* _WORK REQUEST 1_: Based on the long-term culture methods passage, is each statement true? (a) Cultures were first incubated at 37°C. (b) SDF-1 concentrations were measured with a commercial ELISA kit. (c) Cytokines were added 2 to 3 days after half of the medium was replaced. Answer yes or no for each and quote the words of the passage that decide it.
* _WORK REQUEST 2_: Reproduce the part of the long-term culture methods passage starting at "Cells were removed from" and ending at "the manufacturer's directions.", word for word.
* _WORK REQUEST 3_: Pick up the long-term culture methods passage after its final sentence and continue it.

* _SOURCE DOCUMENT_:
BEGIN

Four to 8 × 10⁶ washed normal human marrow or CML blood cells were suspended in 2.5 mL myeloid LTC medium (MyeloCult; StemCell Technologies, Vancouver, BC, Canada) supplemented with 10⁻⁶ M freshly dissolved hydrocortisone (Sigma Chemicals, St Louis, MO); the cells were then placed into 35-mm tissue-culture dishes containing pre-established, irradiated adherent cell layers of normal human marrow as previously described.16 After an initial 7- to 10-day period of incubation at 33°C, half of the medium was replaced with fresh complete LTC medium and other agents, either simultaneously (cytokines) or 2 to 3 days later (antibodies or the SDF-1 antagonist). At the appropriate time, the nonadherent cells were removed and the adherent cells harvested enzymatically for assessment of the numbers and cycling activity of the CFCs present as described below.10 

Cells were removed from media harvested from LTCs that were being analyzed for progenitor cycling status, and the supernatants were stored frozen. SDF-1 concentrations were simultaneously determined on the thawed supernatants by means of a commercial enzyme-linked immunosorbent assay (ELISA) kit (Quantikine; R&D Systems) according to the manufacturer's directions.

END

* _Dataset items_:
BEGIN

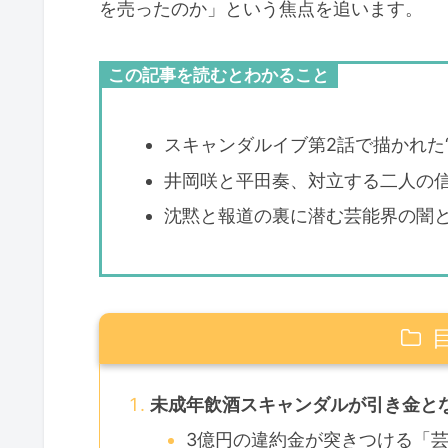
を売ったのか」という焦点を追います。
この記事を読むとわかること
スキャンダルイブ第2話で描かれた
井岡咲と平田奏、対立する二人の
沈黙と報道の裏に潜む芸能界の闇と
未成年飲酒スキャンダルが引き金と
3億円の違約金が突きつける「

END

* _FINAL ANSWER 1_:
(a) No: "After an initial 7- to 10-day period of incubation at 33°C"
(b) Yes: "by means of a commercial enzyme-linked immunosorbent assay (ELISA) kit (Quantikine; R&D Systems)"
(c) No: "either simultaneously (cytokines) or 2 to 3 days later (antibodies or the SDF-1 antagonist)"

* _FINAL ANSWER 2_:
Cells were removed from media harvested from LTCs that were being analyzed for progenitor cycling status, and the supernatants were stored frozen. SDF-1 concentrations were simultaneously determined on the thawed supernatants by means of a commercial enzyme-linked immunosorbent assay (ELISA) kit (Quantikine; R&D Systems) according to the manufacturer's directions.

* _FINAL ANSWER 3_:
NOD/SCID mice were bred and maintained in the animal facility of the British Columbia Cancer Research Centre (Vancouver, BC, Canada) from mice originally obtained from the Jackson Laboratories (Bar Harbor, ME). All animals were kept in microisolator units and provided with sterilized food and water. Mice were irradiated (350 cGy of¹³⁷Cs γ-rays) at 6 to 8 weeks of age and then injected intravenously with human cells suspended in phosphate-buffered saline (PBS) (10⁷ or 2 × 10⁷ low-density, trypan blue–excluding cord blood or adult marrow cells per recipient mouse, respectively). Thereafter, the drinking water was acidified (pH = 3) and supplemented with 100 mg/L ciprofloxacin (Bayer, Leverkusen, Germany). At 6 to 8 weeks after transplantation, cord blood–engrafted mice were given 2 intraperitoneal injections, 24 hours apart, of 10 μg SDF-1 diluted in PBS (or an equal volume of PBS as a control). Similarly, bone marrow–engrafted mice were each injected twice with 10 μg SDF-1(G2), but not until 10 to 12 weeks after transplantation. At 1 day after the second injection, the mice were killed, and the marrow cells then removed from the 4 hind leg bones. Cell counts, phenotyping, and ³H-thymidine suicide assays were performed individually on the cells obtained from each mouse.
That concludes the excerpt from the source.